Requirement 1
Please rewrite the vector store text starting at "- Three search" and ending at "var (default: chunks).", changing "PostgreSQL" to "MySQL".
Requirement 2
Carry the vector store text forward from its last sentence.

Source text
———
Overview
The vector store is the retrieval layer of the platform, built on Qdrant. It stores document chunks as dense vectors with rich metadata payloads and supports three search modes: vector (semantic similarity), keyword (full-text match), and hybrid (both fused via Reciprocal Rank Fusion). All searches are scoped by user and optionally by space, feed, or document metadata filters.
The store supports multiple embedding models simultaneously via model-specific collections. When a search runs, it queries all collections in parallel and fuses results across them, so embedding model upgrades do not invalidate existing vectors.
Key Concepts
- Model-specific collections — Each embedding model gets its own Qdrant collection (e.g.,
chunks__text_embedding_3_small_1536), enabling side-by-side model comparison and zero-downtime upgrades. - Rich payload — Every point carries document metadata (category, type, data structure), source and feed IDs, and the chunk text itself, enabling pre-filtered search.
- Three search modes — Vector, keyword, and hybrid search are available, with hybrid as the default.
- RRF fusion — Hybrid search uses Qdrant's built-in Reciprocal Rank Fusion to combine vector and keyword results.
- Cross-collection fusion — Multi-model searches fuse results across collections using RRF with k=60.
- Feed scoping via PostgreSQL — Feed-to-document resolution happens in PostgreSQL (the authoritative source) before filtering in Qdrant.
- Optional reranking — Results can be reranked via Cohere, Jina, or a local cross-encoder model after initial retrieval.
Data Model
Collection Naming
Collections follow the pattern {base}__{model_name}_{dimensions}, where the base name comes from the QDRANT_COLLECTION env var (default: chunks).
Payload Structure (ChunkPayload)
| Field | Type | Description |
|---|---|---|
content | text | Chunk text (indexed for full-text keyword search) |
document_id | keyword | Parent document ID |
user_id | keyword | Owner user ID |
space_id | keyword | Parent space ID |
chunk_index | integer | Position within the document |
filename | string | Original filename |
start_char | integer | Start character offset in source text |
end_char | integer | End character offset in source text |
doc_title | string | Extracted document title |
doc_category | string | Extracted category (from metadata extraction) |
doc_document_type | string | Extracted document type |
doc_data_structure | string | Data structure classification (prose, tabular, mixed, structured) |
source_ids | keyword[] | Associated source IDs |
feed_ids | keyword[] | Associated feed IDs |
Collection Indexes
Collections are auto-created with indexes on: user_id, space_id, document_id, source_ids, feed_ids (all keyword), chunk_index (integer), and content (text, for full-text search).
How It Works
Search Modes
Vector search — Computes cosine similarity between the query embedding and stored chunk vectors via Qdrant's query() method.
Keyword search — Full-text match on the content field via Qdrant's scroll() with a text filter. Results are assigned a uniform score of 1.0 since keyword matching does not produce a relevance score.
Hybrid search — Uses Qdrant's prefetch mechanism. Two prefetches run in parallel: one for dense vector similarity and one for keyword matching, each retrieving 4x the requested limit. Results are fused using { fusion: "rrf" } (Reciprocal Rank Fusion).
———
Data provided
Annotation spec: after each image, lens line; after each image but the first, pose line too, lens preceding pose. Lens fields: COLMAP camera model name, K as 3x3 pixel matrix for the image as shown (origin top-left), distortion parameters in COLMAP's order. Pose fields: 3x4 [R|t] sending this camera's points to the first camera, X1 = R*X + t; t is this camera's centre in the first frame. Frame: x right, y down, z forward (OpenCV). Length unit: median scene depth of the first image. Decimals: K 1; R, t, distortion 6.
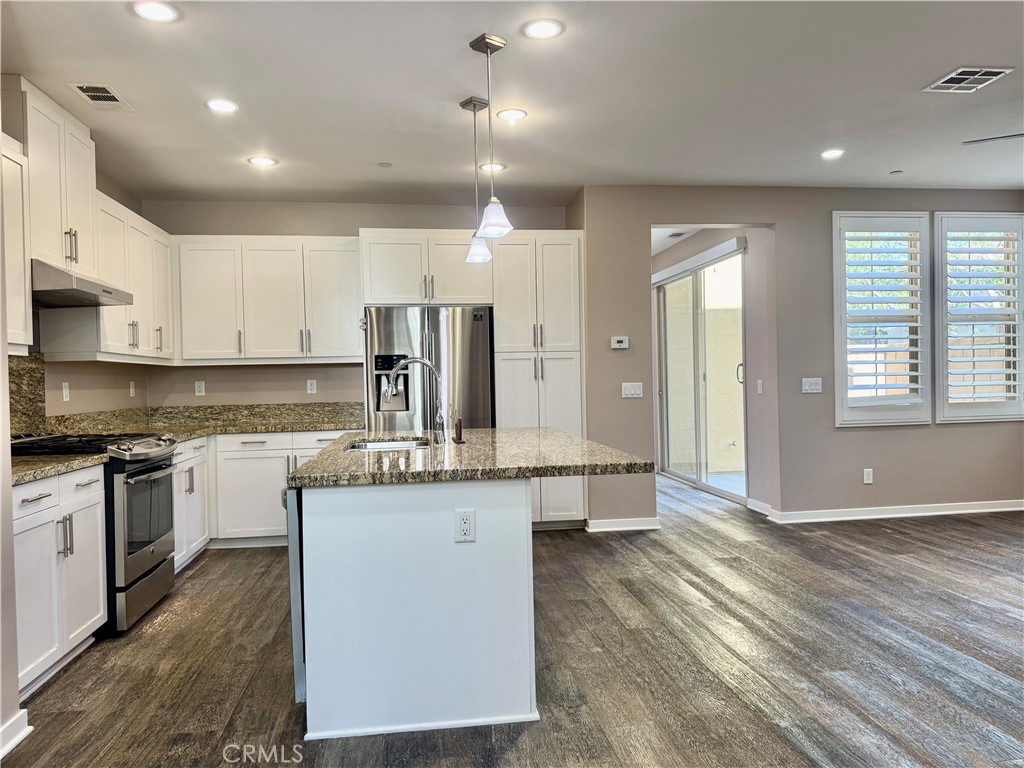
lens RADIAL K [[723.1, 0, 512.0], [0, 723.1, 384.0], [0, 0, 1]] dist [0.083166, -0.121624]
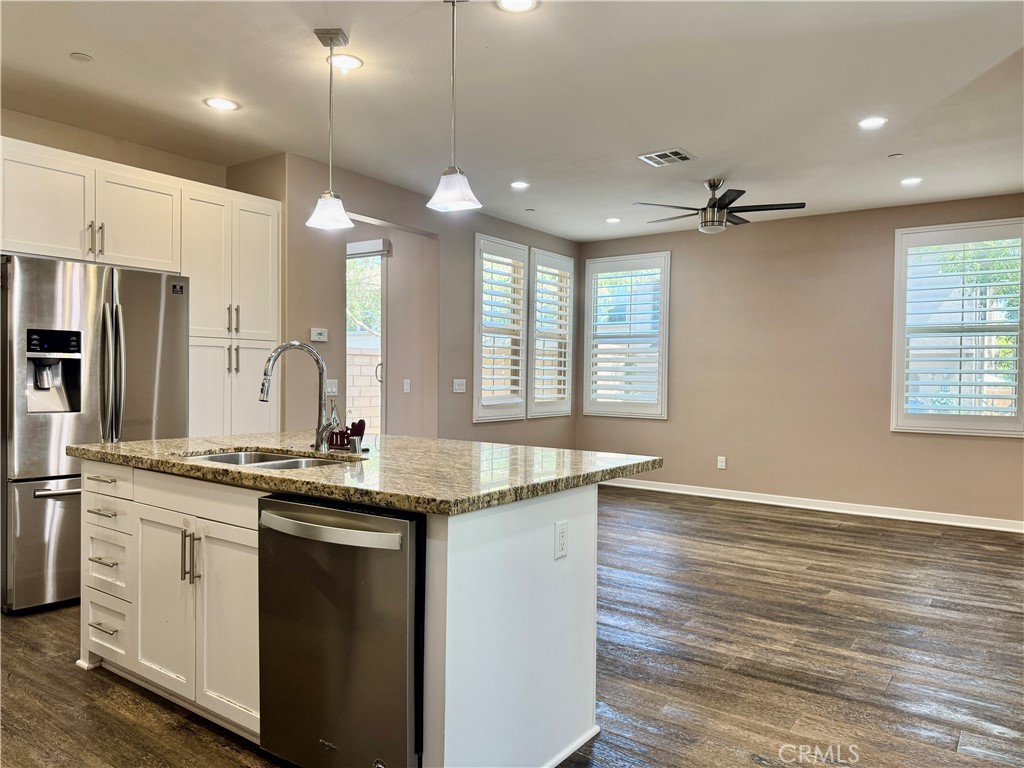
lens RADIAL K [[723.1, 0, 512.0], [0, 723.1, 384.0], [0, 0, 1]] dist [0.083166, -0.121624]
pose [[0.683578, 0.021474, 0.729561, -0.351032], [-0.023152, 0.999702, -0.007732, 0.005880], [-0.729510, -0.011606, 0.683872, 0.200874]]
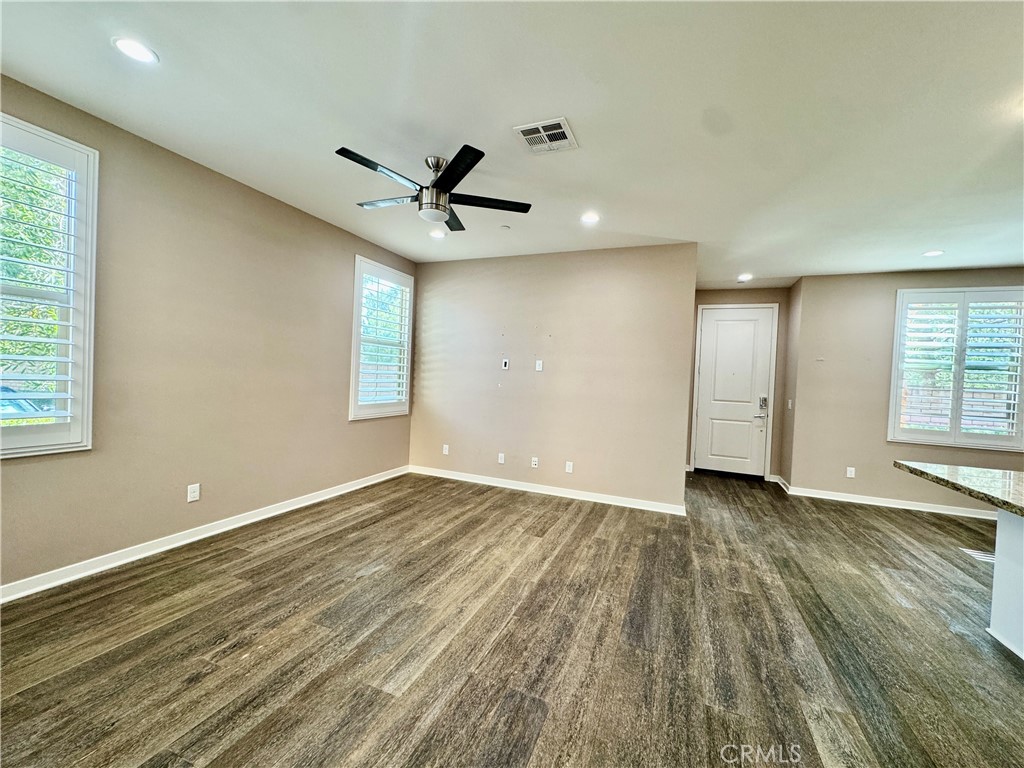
lens RADIAL K [[407.9, 0, 512.0], [0, 407.9, 384.0], [0, 0, 1]] dist [0.000811, -0.000087]
pose [[-0.867539, -0.024022, 0.496789, 0.234757], [-0.020666, 0.999711, 0.012251, -0.027809], [-0.496940, 0.000361, -0.867785, 1.058182]]
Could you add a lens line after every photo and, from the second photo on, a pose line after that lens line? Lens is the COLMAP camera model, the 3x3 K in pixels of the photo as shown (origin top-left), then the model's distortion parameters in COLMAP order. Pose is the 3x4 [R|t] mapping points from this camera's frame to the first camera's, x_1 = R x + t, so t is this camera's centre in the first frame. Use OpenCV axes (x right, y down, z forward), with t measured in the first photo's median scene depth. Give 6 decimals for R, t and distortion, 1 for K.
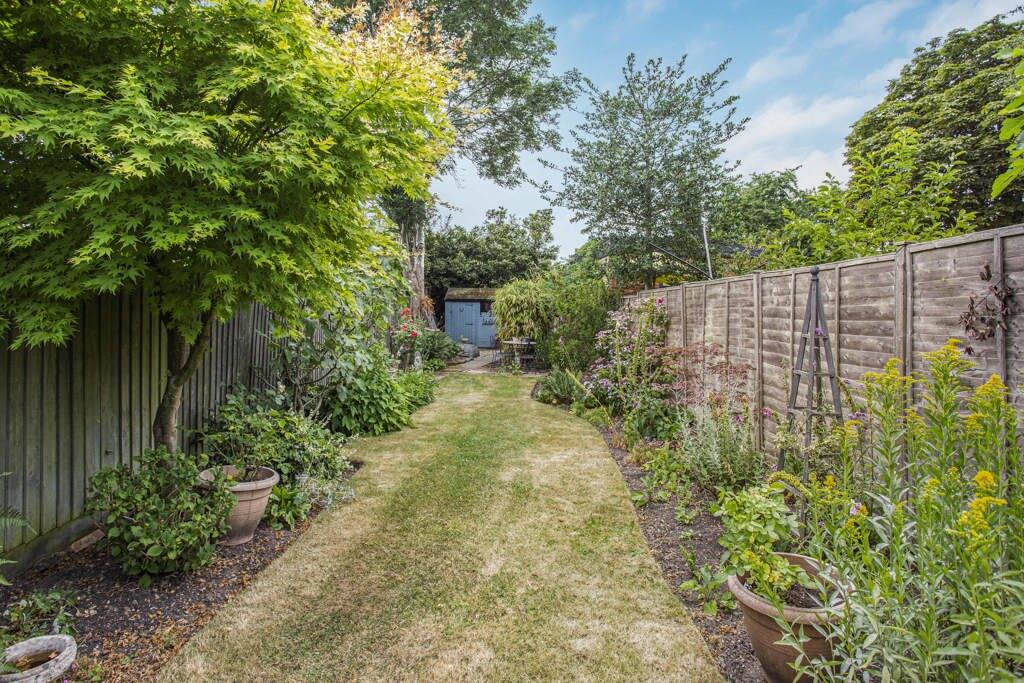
———
Expected answer 1
- Three search modes — Vector, keyword, and hybrid search are available, with hybrid as the default.
- RRF fusion — Hybrid search uses Qdrant's built-in Reciprocal Rank Fusion to combine vector and keyword results.
- Cross-collection fusion — Multi-model searches fuse results across collections using RRF with k=60.
- Feed scoping via MySQL — Feed-to-document resolution happens in MySQL (the authoritative source) before filtering in Qdrant.
- Optional reranking — Results can be reranked via Cohere, Jina, or a local cross-encoder model after initial retrieval.
Data Model
Collection Naming
Collections follow the pattern {base}__{model_name}_{dimensions}, where the base name comes from the QDRANT_COLLECTION env var (default: chunks).

Expected answer 2
Multi-Collection Search
- All model-specific collections are discovered at search time.
- The query is embedded using each collection's corresponding model.
- Searches run in parallel across all collections, with each collection returning 3x the requested limit.
- Results are fused across collections using RRF with k=60.
- Collections that fail to respond are skipped gracefully — partial results are still returned.
Filter Building
Every search applies a mandatory user_id filter. Additional optional filters can be combined:
space_id— Scope to a single spacedocument_idordocument_ids— Scope to specific documentsfeed_ids— Resolved to document IDs via PostgreSQLfeed_documentsjoin, then filtered bydocument_idin Qdrantdoc_category,doc_data_structure,doc_document_type— Filter by metadata fieldssource_ids— Scope to specific sources
Reranking
When enabled, an optional reranking step runs after initial retrieval:
| Provider | Model | Notes |
|---|---|---|
| Cohere | rerank-v3.5 | Cloud API |
| Jina | jina-reranker-v2-base-multilingual | Cloud API, multilingual |
| Local | cross-encoder/ms-marco-MiniLM-L-6-v2 | Self-hosted, no API key needed |
Why It Works This Way
Rich Payloads Enable Pre-Filtered Search
Storing doc_category, doc_document_type, doc_data_structure, source_ids, and feed_ids directly in the Qdrant payload allows filters to be applied before vector comparison. This dramatically improves precision for scoped queries — searching within a single feed or category is fast without post-filtering.
Multi-Model Collections Avoid Migration Pain
Creating separate collections per embedding model means upgrading to a better model does not require re-embedding all existing documents. New documents get the new model's collection, old documents remain searchable in their original collection, and cross-collection RRF fusion combines results transparently.
Hybrid Search Catches What Pure Vector Misses
Vector search excels at semantic similarity but can miss exact terminology, acronyms, and model numbers. Keyword search catches these exactly. RRF fusion combines both ranked lists without requiring weight tuning, producing results that satisfy both semantic and lexical relevance.
Feed Scoping via PostgreSQL Ensures Consistency
Feed-to-document membership is managed in PostgreSQL with proper foreign keys and RLS. Resolving feed scope to document IDs in PostgreSQL before querying Qdrant ensures the search always reflects the current, authoritative membership — not a potentially stale denormalised copy in the vector payload.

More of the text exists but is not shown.